_Exercise description_:
When the line with "主催：岐阜新聞社岐阜放送、kodomoe（白泉社）" comes up, set it down and every later line to the end of the data, exactly and without pictures.
----------------
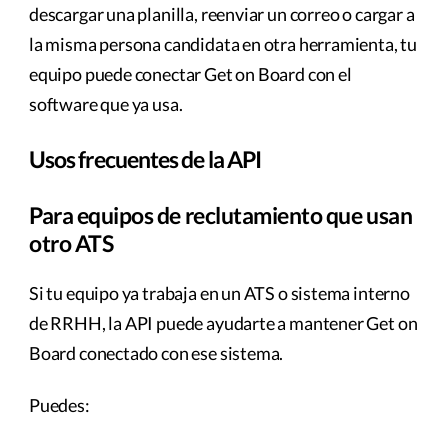
descargar una planilla, reenviar un correo o cargar a
la misma persona candidata en otra herramienta, tu
equipo puede conectar Get on Board con el
software que ya usa.
Usos frecuentes de la API
Para equipos de reclutamiento que usan
otro ATS
Si tu equipo ya trabaja en un ATS o sistema interno
de RRHH, la API puede ayudarte a mantener Get on
Board conectado con ese sistema.
Puedes:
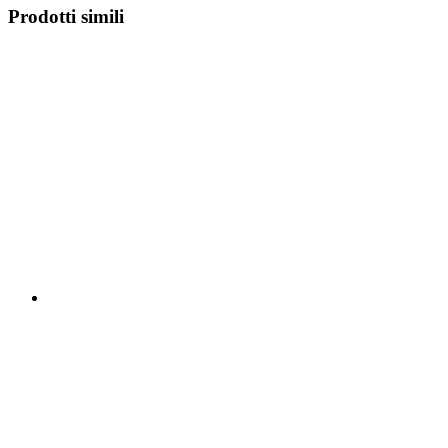
Prodotti simili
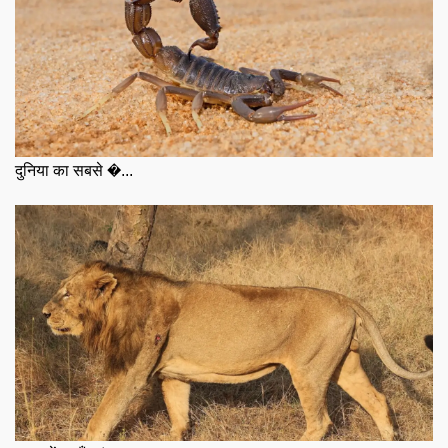
दुनिया का सबसे �...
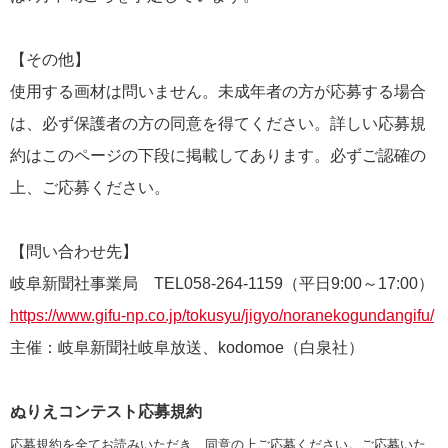
【その他】
使用する画材は問いません。未成年者の方が応募する場合
は、必ず保護者の方の同意を得てください。詳しい応募規
約はこのページの下段に掲載してあります。必ずご認確の
上、ご応募ください。
【問い合わせ先】
岐阜新聞社事業局 TEL058-264-1159（平日9:00～17:00）
https://www.gifu-np.co.jp/tokusyu/jigyo/noranekogundangifu/
主催：岐阜新聞社岐阜放送、kodomoe（白泉社）
ぬりえコンテスト応募規約
応募規約を全てお読みいただき、同意の上ご応募ください。ご応募いた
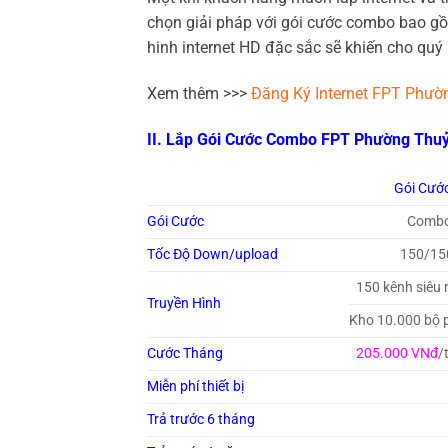
chọn giải pháp với gói cước combo bao gồm 
hinh internet HD đặc sắc sẽ khiến cho quý
Xem thêm >>>
Đăng Ký Internet FPT Phườ
II. Lắp Gói Cước Combo FPT Phường Thuỷ
Gói Cướ
Gói Cước
Combo
Tốc Độ Down/upload
150/15
150 kênh siêu
Truyền Hình
Kho 10.000 bộ p
Cước Tháng
205.000 VNđ
/
Miễn phí thiết bị
Trả trước 6 tháng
----------------
_Result below_:
主催：岐阜新聞社岐阜放送、kodomoe（白泉社）
ぬりえコンテスト応募規約
応募規約を全てお読みいただき、同意の上ご応募ください。ご応募いた
chọn giải pháp với gói cước combo bao gồm 
hinh internet HD đặc sắc sẽ khiến cho quý
Xem thêm >>>
Đăng Ký Internet FPT Phườ
II. Lắp Gói Cước Combo FPT Phường Thuỷ
Gói Cướ
Gói Cước
Combo
Tốc Độ Down/upload
150/15
150 kênh siêu
Truyền Hình
Kho 10.000 bộ p
Cước Tháng
205.000 VNđ
/
Miễn phí thiết bị
Trả trước 6 tháng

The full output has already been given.